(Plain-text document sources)
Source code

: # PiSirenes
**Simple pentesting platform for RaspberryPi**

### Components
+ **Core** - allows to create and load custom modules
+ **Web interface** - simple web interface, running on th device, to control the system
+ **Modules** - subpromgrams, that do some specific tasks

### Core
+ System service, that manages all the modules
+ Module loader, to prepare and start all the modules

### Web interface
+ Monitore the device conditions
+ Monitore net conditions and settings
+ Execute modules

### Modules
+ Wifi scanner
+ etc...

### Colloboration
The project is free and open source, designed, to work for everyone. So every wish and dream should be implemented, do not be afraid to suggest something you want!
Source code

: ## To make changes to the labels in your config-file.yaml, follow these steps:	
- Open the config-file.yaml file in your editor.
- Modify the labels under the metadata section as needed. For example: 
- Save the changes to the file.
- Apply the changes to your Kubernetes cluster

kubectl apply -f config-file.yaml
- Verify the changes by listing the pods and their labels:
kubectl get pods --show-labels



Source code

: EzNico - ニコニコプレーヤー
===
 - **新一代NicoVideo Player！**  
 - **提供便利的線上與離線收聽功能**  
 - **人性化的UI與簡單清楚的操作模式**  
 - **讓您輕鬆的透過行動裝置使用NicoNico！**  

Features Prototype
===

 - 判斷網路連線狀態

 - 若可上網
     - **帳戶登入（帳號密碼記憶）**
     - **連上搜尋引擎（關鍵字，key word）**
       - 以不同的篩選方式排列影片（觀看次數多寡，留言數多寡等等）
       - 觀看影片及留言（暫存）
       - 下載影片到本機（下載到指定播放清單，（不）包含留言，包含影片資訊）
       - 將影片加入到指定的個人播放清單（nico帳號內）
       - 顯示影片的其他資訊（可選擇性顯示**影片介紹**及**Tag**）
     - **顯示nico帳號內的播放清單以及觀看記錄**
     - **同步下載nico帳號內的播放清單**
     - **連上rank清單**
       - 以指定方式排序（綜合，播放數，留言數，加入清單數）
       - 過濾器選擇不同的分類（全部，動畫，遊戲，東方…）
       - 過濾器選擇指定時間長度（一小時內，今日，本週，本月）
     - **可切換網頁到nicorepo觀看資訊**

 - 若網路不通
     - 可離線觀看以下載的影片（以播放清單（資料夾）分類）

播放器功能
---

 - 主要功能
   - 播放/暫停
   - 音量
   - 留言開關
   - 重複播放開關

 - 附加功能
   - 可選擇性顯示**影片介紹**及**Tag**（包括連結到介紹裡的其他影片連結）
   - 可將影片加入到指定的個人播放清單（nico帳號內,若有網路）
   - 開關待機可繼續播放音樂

--

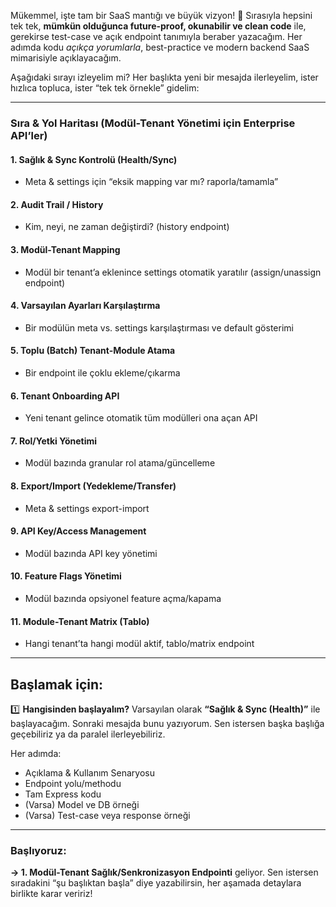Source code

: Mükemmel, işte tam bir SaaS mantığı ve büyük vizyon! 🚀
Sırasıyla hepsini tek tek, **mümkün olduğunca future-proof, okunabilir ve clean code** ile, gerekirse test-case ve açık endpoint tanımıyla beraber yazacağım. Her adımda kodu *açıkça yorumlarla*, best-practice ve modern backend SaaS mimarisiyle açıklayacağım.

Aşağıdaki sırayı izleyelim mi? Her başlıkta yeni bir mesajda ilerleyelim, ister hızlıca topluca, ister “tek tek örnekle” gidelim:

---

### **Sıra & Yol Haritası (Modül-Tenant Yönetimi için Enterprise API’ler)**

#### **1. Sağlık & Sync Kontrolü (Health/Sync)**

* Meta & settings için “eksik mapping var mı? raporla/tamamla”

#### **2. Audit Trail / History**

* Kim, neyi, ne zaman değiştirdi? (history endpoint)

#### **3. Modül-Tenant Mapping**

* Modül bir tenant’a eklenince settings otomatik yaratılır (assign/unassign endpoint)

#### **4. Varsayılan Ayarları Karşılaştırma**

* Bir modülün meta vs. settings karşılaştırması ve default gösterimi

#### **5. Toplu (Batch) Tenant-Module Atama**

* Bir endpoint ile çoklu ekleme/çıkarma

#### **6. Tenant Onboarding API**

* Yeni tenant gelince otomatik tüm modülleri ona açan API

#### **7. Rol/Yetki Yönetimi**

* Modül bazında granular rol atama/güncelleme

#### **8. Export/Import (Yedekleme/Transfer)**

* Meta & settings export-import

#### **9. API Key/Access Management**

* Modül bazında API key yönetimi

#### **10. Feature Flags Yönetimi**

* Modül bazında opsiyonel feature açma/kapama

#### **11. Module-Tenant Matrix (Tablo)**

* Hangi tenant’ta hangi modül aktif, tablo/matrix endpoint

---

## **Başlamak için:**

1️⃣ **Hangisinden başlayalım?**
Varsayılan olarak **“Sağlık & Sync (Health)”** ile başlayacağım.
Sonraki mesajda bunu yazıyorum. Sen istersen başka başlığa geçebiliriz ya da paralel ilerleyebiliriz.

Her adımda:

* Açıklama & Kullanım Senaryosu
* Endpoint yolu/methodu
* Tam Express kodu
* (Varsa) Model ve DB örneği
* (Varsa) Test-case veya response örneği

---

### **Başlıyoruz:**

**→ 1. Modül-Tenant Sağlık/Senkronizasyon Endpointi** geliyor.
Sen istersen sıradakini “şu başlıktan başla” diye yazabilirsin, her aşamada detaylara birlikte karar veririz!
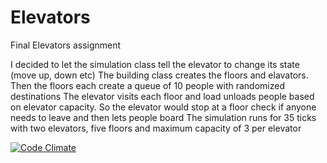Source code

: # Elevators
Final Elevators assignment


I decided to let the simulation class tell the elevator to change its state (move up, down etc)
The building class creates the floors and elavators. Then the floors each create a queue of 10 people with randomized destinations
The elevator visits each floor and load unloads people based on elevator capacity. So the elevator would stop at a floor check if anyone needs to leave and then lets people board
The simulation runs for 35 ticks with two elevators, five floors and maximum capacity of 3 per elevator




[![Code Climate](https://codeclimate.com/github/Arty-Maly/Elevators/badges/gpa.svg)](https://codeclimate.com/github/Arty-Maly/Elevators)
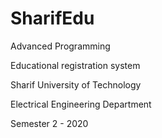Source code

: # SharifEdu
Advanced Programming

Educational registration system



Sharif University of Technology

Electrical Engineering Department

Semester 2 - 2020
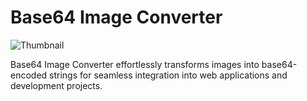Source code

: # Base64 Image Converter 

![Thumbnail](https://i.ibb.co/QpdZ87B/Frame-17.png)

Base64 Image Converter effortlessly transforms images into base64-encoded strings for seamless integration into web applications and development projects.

...

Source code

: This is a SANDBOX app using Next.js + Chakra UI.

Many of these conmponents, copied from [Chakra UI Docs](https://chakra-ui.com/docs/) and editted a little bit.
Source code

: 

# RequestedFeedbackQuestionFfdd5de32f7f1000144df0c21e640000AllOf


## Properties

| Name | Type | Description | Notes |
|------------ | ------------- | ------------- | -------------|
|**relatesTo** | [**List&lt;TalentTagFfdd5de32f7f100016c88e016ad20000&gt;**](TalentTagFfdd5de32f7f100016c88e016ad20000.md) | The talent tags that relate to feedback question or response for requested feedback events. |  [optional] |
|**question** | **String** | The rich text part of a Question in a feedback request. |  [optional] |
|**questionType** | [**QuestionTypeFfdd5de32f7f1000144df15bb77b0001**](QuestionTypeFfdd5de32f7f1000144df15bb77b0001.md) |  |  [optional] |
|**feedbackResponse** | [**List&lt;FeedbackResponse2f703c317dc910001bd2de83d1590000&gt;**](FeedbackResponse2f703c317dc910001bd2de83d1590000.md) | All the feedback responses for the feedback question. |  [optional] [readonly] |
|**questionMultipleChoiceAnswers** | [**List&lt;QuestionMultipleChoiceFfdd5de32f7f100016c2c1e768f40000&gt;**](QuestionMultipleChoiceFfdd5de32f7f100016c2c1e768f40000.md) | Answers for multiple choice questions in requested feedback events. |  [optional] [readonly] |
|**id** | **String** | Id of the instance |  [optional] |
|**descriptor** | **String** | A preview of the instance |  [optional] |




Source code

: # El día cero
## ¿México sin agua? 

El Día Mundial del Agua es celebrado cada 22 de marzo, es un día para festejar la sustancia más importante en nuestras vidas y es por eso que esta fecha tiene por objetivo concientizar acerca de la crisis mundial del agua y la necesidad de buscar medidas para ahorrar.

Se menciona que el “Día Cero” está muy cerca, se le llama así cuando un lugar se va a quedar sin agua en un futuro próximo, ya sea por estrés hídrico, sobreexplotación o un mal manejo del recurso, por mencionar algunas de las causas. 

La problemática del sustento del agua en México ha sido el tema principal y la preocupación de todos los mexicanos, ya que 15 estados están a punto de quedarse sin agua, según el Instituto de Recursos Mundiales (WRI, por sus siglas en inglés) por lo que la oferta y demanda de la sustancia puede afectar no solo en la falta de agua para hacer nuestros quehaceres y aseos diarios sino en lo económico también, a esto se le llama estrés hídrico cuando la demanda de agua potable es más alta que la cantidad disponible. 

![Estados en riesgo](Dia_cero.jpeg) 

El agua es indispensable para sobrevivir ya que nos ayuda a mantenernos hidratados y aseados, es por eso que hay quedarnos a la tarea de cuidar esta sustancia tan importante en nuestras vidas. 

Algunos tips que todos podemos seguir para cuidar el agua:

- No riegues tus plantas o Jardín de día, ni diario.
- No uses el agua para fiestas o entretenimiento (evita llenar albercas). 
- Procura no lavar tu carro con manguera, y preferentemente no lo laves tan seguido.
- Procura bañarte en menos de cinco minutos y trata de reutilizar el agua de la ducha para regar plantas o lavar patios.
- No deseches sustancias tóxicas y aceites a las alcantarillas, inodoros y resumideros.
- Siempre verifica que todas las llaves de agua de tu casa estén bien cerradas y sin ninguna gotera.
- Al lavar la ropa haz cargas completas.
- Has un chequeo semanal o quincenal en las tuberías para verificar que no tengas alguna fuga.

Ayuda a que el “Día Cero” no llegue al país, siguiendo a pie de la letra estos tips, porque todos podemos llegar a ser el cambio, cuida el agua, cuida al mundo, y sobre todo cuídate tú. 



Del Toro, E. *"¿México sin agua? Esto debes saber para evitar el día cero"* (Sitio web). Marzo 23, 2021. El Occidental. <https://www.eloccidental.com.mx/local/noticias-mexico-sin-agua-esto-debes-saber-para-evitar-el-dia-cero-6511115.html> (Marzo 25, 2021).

### Problem requirements
Output the lines of the records above exactly as they appear, from the line containing "mapping var mı?" through the line containing "granular rol atama/güncelleme".

### Output for this task
* Meta & settings için “eksik mapping var mı? raporla/tamamla”

#### **2. Audit Trail / History**

* Kim, neyi, ne zaman değiştirdi? (history endpoint)

#### **3. Modül-Tenant Mapping**

* Modül bir tenant’a eklenince settings otomatik yaratılır (assign/unassign endpoint)

#### **4. Varsayılan Ayarları Karşılaştırma**

* Bir modülün meta vs. settings karşılaştırması ve default gösterimi

#### **5. Toplu (Batch) Tenant-Module Atama**

* Bir endpoint ile çoklu ekleme/çıkarma

#### **6. Tenant Onboarding API**

* Yeni tenant gelince otomatik tüm modülleri ona açan API

#### **7. Rol/Yetki Yönetimi**

* Modül bazında granular rol atama/güncelleme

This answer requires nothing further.